Spatial grounding data
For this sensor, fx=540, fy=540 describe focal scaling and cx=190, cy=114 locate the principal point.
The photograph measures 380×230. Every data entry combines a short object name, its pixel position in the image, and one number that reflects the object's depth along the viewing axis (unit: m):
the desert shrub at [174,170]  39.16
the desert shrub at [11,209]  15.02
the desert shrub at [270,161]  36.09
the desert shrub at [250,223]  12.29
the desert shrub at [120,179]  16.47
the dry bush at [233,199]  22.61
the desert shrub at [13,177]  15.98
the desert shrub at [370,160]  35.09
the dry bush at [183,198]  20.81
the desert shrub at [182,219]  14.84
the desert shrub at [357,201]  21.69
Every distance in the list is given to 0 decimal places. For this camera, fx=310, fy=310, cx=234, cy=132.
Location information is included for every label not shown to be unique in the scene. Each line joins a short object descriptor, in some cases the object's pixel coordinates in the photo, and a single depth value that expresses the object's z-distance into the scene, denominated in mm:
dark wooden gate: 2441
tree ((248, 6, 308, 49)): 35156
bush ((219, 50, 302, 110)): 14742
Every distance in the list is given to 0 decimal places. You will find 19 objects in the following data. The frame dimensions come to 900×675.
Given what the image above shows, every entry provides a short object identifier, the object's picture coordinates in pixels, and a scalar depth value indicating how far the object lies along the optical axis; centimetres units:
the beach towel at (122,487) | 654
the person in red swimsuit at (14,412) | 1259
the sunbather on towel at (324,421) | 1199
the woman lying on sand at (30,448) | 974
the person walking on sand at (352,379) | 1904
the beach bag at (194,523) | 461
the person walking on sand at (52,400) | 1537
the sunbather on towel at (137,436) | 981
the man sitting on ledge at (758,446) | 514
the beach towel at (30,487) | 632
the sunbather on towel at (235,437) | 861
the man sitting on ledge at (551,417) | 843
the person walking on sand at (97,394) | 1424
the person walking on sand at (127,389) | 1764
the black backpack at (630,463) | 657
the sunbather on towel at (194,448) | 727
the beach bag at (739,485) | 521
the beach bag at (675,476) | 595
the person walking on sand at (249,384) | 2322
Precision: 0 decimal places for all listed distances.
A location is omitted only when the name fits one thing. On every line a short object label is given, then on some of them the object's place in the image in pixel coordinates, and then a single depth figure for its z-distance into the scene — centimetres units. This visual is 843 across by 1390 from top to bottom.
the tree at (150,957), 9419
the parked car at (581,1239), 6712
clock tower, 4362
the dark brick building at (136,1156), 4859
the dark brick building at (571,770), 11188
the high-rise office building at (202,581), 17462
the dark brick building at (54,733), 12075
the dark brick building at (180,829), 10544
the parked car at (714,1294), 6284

## ABOUT THIS TASK
There is a line with "the desert shrub at [174,170]" and a line with "Precision: 0 decimal" above. Copy exactly those two lines and all lines between them, with nothing else.

## WRITTEN RESPONSE
the desert shrub at [174,170]  39.16
the desert shrub at [11,209]  15.02
the desert shrub at [270,161]  36.09
the desert shrub at [250,223]  12.29
the desert shrub at [120,179]  16.47
the dry bush at [233,199]  22.61
the desert shrub at [13,177]  15.98
the desert shrub at [370,160]  35.09
the dry bush at [183,198]  20.81
the desert shrub at [182,219]  14.84
the desert shrub at [357,201]  21.69
Every distance in the list is given to 0 decimal places. For this camera, fx=310, fy=310, cx=234, cy=132.
Location information is included for every label not shown to be unique in the scene. Each line joins a short object descriptor, in some cases the object's pixel coordinates in the photo, and a single depth value that expresses the object's z-distance into the scene, denominated in mm:
dark wooden gate: 2441
tree ((248, 6, 308, 49)): 35156
bush ((219, 50, 302, 110)): 14742
Every distance in the list is given to 0 decimal places. You will find 19 objects in the following data. The frame dimensions come to 900×675.
Given what the image above shows, every entry provides a short object identifier, the object's picture coordinates in pixels, and a scalar depth value indicating how far the object lies along the optical axis; centimetres units:
the beach towel at (122,487) | 654
the person in red swimsuit at (14,412) | 1259
the sunbather on towel at (324,421) | 1199
the woman lying on sand at (30,448) | 974
the person walking on sand at (352,379) | 1904
the beach bag at (194,523) | 461
the person walking on sand at (52,400) | 1537
the sunbather on towel at (137,436) | 981
the man sitting on ledge at (758,446) | 514
the beach towel at (30,487) | 632
the sunbather on towel at (235,437) | 861
the man sitting on ledge at (551,417) | 843
the person walking on sand at (97,394) | 1424
the person walking on sand at (127,389) | 1764
the black backpack at (630,463) | 657
the sunbather on towel at (194,448) | 727
the beach bag at (739,485) | 521
the beach bag at (675,476) | 595
the person walking on sand at (249,384) | 2322
Precision: 0 decimal places for all listed distances.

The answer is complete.